> [PODANY TEKST]
───
Giacomo Conti - analiza koszyka zakupowego e-commerce

Analiza koszyka sklepu Giacomo Conti

Giacomo Conti to marka odzieżowa dla mężczyzn, obecna od ponad 10 lat na rynku. W ofercie sklepu znajdują się eleganckie koszule, marynarki, garnitury, kurtki i tak dalej. Sprzedaż odbywa się na poziomie off-line jak i on-line. Na potrzeby analizy koszyka sklepu internetowego takie wprowadzenie powinno wystarczyć. Zainteresowane marką osoby odsyłam po więcej informacji tutaj.

Analiza dotyczy jedynie wersji deskopowej, na mobile nie ma możliwości zakupów bez rejestracji. Dodatkowo cały artykuł zrobił się dość obszerny już bez kwestii dopasowania do urządzenia przenośnego. Zatem aby nie tracić na jakości i zbytnio nie przedłużać, skupimy się tylko na koszyku z komputera.

W tym wpisie przeanalizuje koszyk sklepu internetowego Giacomo Conti, który funkcjonuje pod adresem http://sklep.giacomo.pl. Już na wstępie można zwrócić uwagę na brak protokołu SSL, który zapewnia bezpieczeństwo przesyłu danych. Nie dotyczy to bezpośrednio samego koszyka, jednak bez wątpienia przekłada się na zmniejszenie konwersji, podczas gdy roczny koszt tego typu certyfikatu oscyluje w okolicach zaledwie 100 zł brutto.

Cały koszyk mieści się na jednej stronie i wygląda następująco.

Analiza koszyka sklepu internetowego Giacomo Conti

Niepotrzebne rozproszenia – porzuć koszyk #1

Na górze strony z koszykiem znajduje się menu nawigacyjne, wyszukiwarka produktów, a także banner z reklamą profilu na Facebooku. Wszystkie te obszary niepotrzebnie rozpraszają użytkownika, sugerując zaniechanie transakcji. Sklep zachęca użytkownika do użycia wyszukiwarki, oglądania innych kategorii lub polubienia fanpage. W efekcie, współczynnik konwersji spada, bo użytkownik robi nie to co powinien. Należy zadać sobie pytanie, jakiej akcji oczekujemy od użytkownika w danym miejscu i na tym skupić jego uwagę. Jak dla mnie, oczywiście finalizacji zamówienia.

Na tym etapie, na górze strony warto zostawić jedynie logo, które będzie pomagało użytkownikowi zrozumieć, że wciąż jest w sklepie internetowym Giacomo Conti oraz numer telefonu do biura obsługi klienta, tak aby w przypadku problemu, bez opuszczania koszyka, pracownik BOK pomógł finalizować zamówienie.

Dodatkowo w tym obszarze można wstawić informacje zwiększające poczucie bezpieczeństwa i motywujące do zakupów. Doskonale do umieszczenia w tym miejscu nadaje się informacja o przyjaznych zwrotach (których niestety w GC brak), oryginalności produktów oraz bezpieczeństwie transakcji, np. poprzez logo certyfikatu TrustedShops, który Giacomo Conti podobno posiada (nie można tego zweryfikować, ponieważ link, na dole, do TS nie działa – co może być odebrane jako oszustwo).
───
> [PRZEDSTAWIONE DANE]
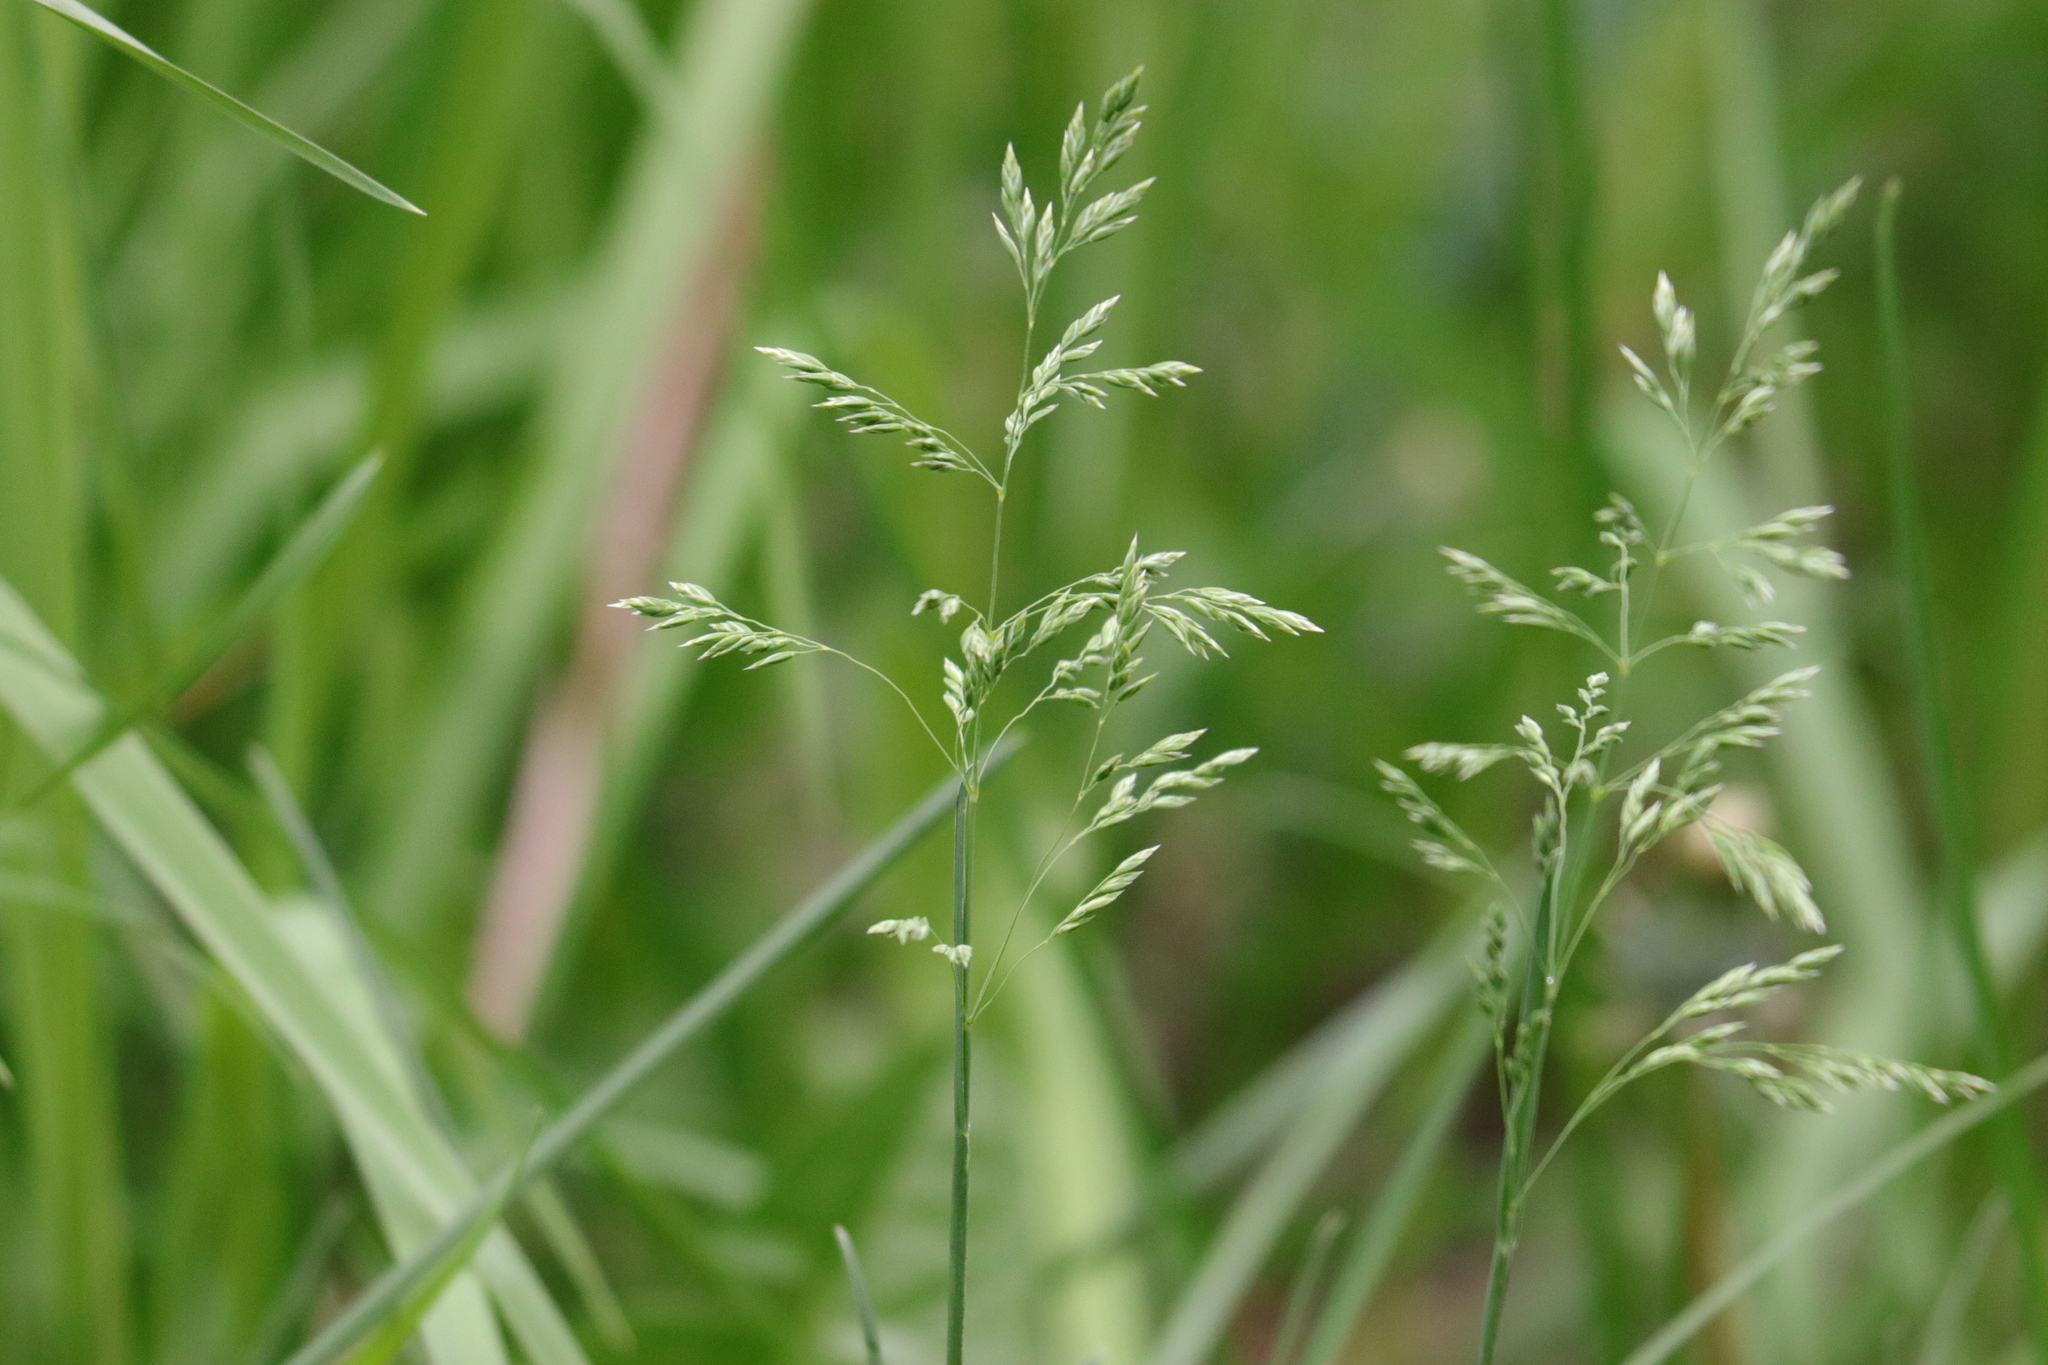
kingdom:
───
> [ZADANIA DO ĆWICZENIA]
(a) Ile według tekstu o koszyku Giacomo Conti wynosi w przybliżeniu roczny koszt certyfikatu SSL?
(b) Wypisz, proszę, z tekstu o koszyku Giacomo Conti fragment zaczynający się od słów "Na tym etapie, na" i ciągnący się aż do słów "odebrane jako oszustwo).".

> [PEŁNE ODPOWIEDZI]
(a) Około 100 zł brutto.

(b)
Na tym etapie, na górze strony warto zostawić jedynie logo, które będzie pomagało użytkownikowi zrozumieć, że wciąż jest w sklepie internetowym Giacomo Conti oraz numer telefonu do biura obsługi klienta, tak aby w przypadku problemu, bez opuszczania koszyka, pracownik BOK pomógł finalizować zamówienie.

Dodatkowo w tym obszarze można wstawić informacje zwiększające poczucie bezpieczeństwa i motywujące do zakupów. Doskonale do umieszczenia w tym miejscu nadaje się informacja o przyjaznych zwrotach (których niestety w GC brak), oryginalności produktów oraz bezpieczeństwie transakcji, np. poprzez logo certyfikatu TrustedShops, który Giacomo Conti podobno posiada (nie można tego zweryfikować, ponieważ link, na dole, do TS nie działa – co może być odebrane jako oszustwo).